Entries from a data source:
-- -- --

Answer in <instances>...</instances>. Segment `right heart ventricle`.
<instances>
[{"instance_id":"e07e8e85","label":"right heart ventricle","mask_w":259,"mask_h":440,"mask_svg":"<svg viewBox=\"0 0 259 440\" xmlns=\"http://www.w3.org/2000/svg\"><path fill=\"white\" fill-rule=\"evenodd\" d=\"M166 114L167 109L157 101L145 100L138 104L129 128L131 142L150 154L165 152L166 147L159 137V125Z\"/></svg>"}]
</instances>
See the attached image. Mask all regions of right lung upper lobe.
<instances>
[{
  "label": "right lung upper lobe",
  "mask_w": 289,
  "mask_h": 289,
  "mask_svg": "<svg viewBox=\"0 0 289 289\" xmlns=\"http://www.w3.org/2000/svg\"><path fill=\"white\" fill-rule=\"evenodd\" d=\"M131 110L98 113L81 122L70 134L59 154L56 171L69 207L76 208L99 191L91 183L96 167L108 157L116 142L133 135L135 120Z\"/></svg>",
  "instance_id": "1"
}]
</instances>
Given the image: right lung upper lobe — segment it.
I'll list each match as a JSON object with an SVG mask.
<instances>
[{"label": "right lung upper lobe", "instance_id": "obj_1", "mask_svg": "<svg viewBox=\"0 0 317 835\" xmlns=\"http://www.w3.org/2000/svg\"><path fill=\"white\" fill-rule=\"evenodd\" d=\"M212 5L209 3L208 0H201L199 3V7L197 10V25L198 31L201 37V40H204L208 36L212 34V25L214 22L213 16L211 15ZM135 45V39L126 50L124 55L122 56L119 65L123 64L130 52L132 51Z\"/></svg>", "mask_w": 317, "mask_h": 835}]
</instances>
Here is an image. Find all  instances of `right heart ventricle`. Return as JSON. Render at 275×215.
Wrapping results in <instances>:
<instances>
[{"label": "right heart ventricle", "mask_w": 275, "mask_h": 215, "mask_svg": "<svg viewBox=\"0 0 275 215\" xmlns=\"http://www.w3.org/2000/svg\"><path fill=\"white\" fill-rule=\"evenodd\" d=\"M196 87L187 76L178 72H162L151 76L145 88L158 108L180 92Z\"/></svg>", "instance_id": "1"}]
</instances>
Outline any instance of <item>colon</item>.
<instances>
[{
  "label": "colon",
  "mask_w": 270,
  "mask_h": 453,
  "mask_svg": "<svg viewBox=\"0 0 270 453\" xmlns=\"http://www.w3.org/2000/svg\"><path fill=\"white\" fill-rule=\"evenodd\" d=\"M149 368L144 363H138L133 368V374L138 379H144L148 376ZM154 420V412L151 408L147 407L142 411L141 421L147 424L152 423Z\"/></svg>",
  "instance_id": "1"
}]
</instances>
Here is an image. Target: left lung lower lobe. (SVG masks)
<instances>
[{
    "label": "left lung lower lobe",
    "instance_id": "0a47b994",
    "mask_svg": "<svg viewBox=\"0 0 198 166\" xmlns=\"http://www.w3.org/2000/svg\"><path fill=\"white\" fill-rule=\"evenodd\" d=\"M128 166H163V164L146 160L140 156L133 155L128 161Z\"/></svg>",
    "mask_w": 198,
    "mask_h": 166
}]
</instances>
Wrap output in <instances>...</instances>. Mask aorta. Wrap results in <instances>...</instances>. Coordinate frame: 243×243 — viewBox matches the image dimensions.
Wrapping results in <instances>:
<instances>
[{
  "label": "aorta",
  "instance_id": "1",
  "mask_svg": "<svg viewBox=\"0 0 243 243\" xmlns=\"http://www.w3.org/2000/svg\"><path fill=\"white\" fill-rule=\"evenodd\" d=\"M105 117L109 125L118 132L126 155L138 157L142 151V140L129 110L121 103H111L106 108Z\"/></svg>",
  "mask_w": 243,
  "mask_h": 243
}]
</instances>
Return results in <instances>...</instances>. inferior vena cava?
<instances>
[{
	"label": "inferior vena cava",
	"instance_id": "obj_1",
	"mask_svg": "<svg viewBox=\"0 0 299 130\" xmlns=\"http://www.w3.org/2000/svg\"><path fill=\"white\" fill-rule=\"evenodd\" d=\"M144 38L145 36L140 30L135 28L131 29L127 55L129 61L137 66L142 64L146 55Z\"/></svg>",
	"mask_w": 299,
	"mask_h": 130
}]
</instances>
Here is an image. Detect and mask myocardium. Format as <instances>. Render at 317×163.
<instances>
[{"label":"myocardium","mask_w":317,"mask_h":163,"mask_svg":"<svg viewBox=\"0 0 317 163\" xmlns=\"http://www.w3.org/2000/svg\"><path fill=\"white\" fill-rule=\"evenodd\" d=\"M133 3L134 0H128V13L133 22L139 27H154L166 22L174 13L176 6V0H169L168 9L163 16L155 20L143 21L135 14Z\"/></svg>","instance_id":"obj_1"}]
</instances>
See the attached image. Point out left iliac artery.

-- -- --

Request: Locate every line in the entries above that contains the string "attached", matching case exactly, and copy each such line.

Result of the exercise:
See the attached image. Mask all regions of right lung upper lobe.
See the attached image. Point out left iliac artery.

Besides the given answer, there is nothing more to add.